VPP, on the other hand, is limited to the printing of low-viscosity (<10 Pa s) photopolymers that tend to have poor aging characteristics and limited thermal stability but can provide objects with good resolution and surface finish ^[47][69]. The VPP of high-viscosity resins is challenging, as the vertical detachment of the crosslinked layer from vat film can occur. Nevertheless, there are some reports about the heat-assisted VPP of highly viscous photopolymers, as heating can reduce the viscosity ^[48][70]. VPP techniques have also been used to print multicomponent SMP resins with electric or magnetic functionalities ^[49][50][71,72]. Here, careful control over the ratio of the reinforcement and matrix is required as high amount of reinforcement can absorb and scatter the light, resulting in partially crosslinked systems with poor mechanical properties ^[51][73]. Nonetheless, by controlling the exposure time or by using multiple vat systems with different photopolymers, multi-material printing can also be performed. However, changing materials during printing significantly slows the printing process since a wiping/cleaning step is needed to avoid cross-contamination ^[52][74].

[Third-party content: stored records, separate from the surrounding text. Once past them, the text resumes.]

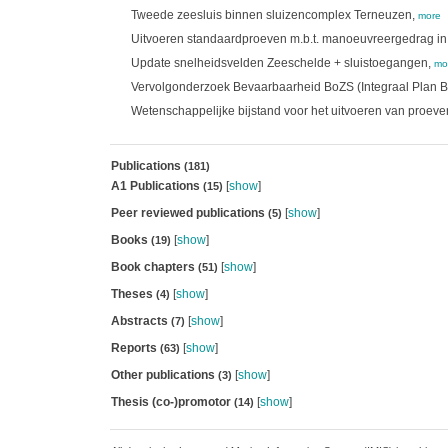
Tweede zeesluis binnen sluizencomplex Terneuzen,
more
Uitvoeren standaardproeven m.b.t. manoeuvreergedrag in
Update snelheidsvelden Zeeschelde + sluistoegangen,
mo
Vervolgonderzoek Bevaarbaarheid BoZS (Integraal Plan 
Wetenschappelijke bijstand voor het uitvoeren van proe
Publications
(181)
A1 Publications
[
show
]
(15)
Peer reviewed publications
[
show
]
(5)
Books
[
show
]
(19)
Book chapters
[
show
]
(51)
Theses
[
show
]
(4)
Abstracts
[
show
]
(7)
Reports
[
show
]
(63)
Other publications
[
show
]
(3)
Thesis (co-)promotor
[
show
]
(14)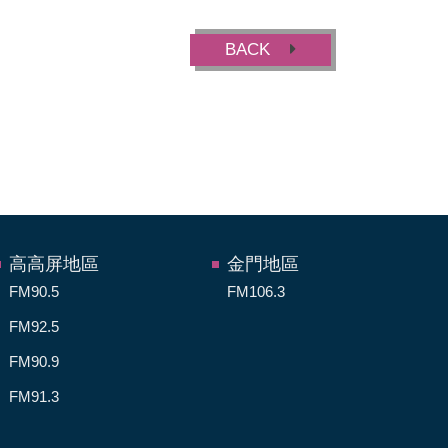
BACK
高高屏地區
金門地區
FM90.5
FM106.3
FM92.5
FM90.9
FM91.3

Compared to VPP, MJT printing has an intrinsic capability to print multiple materials simultaneously, given the ease with which multiple ink reservoirs and multiple nozzles may be implemented as in a conventional color ink jet printer ^[53][54][75,76]. The multi-material printing of a variety of SMP resins via the MJT method is reported ^[55][56][31,77]. Such multi-material systems provide novel shape memory functionalities along with tailorable thermal and mechanical properties of the printed objects.

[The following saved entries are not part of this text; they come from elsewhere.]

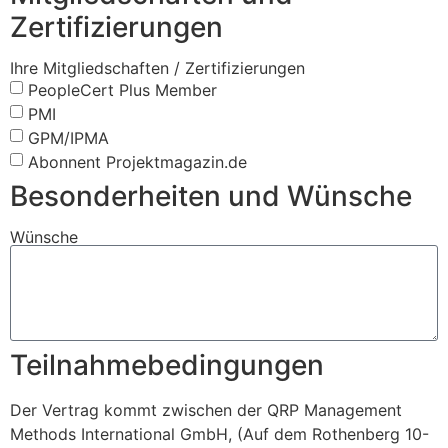
Zertifizierungen
Ihre Mitgliedschaften / Zertifizierungen
PeopleCert Plus Member
PMI
GPM/IPMA
Abonnent Projektmagazin.de
Besonderheiten und Wünsche
Wünsche
Teilnahmebedingungen
Der Vertrag kommt zwischen der QRP Management
Methods International GmbH, (Auf dem Rothenberg 10-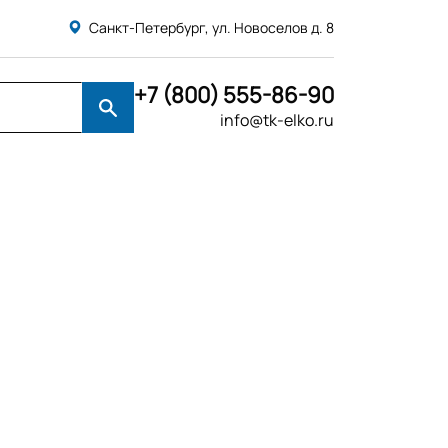
Санкт-Петербург, ул. Новоселов д. 8
+7 (800) 555-86-90
info@tk-elko.ru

Anisotropic polymer chain orientation, complex geometries that resemble natural structures, and combinations of different materials in different layouts bring more flexibility to accomplish complex actuation not possible with other shaping methods such as injection molding, extrusion, and thermoforming. One possible disadvantage of AM with respect to other shaping technologies is that AM is prone to small defects that can change the mechanical, optical, thermal, and electrical properties of the produced objects.

In sum, there have been significant efforts in the scientific community to fabricate SMP based multicomponent systems with novel functions via a variety of approaches.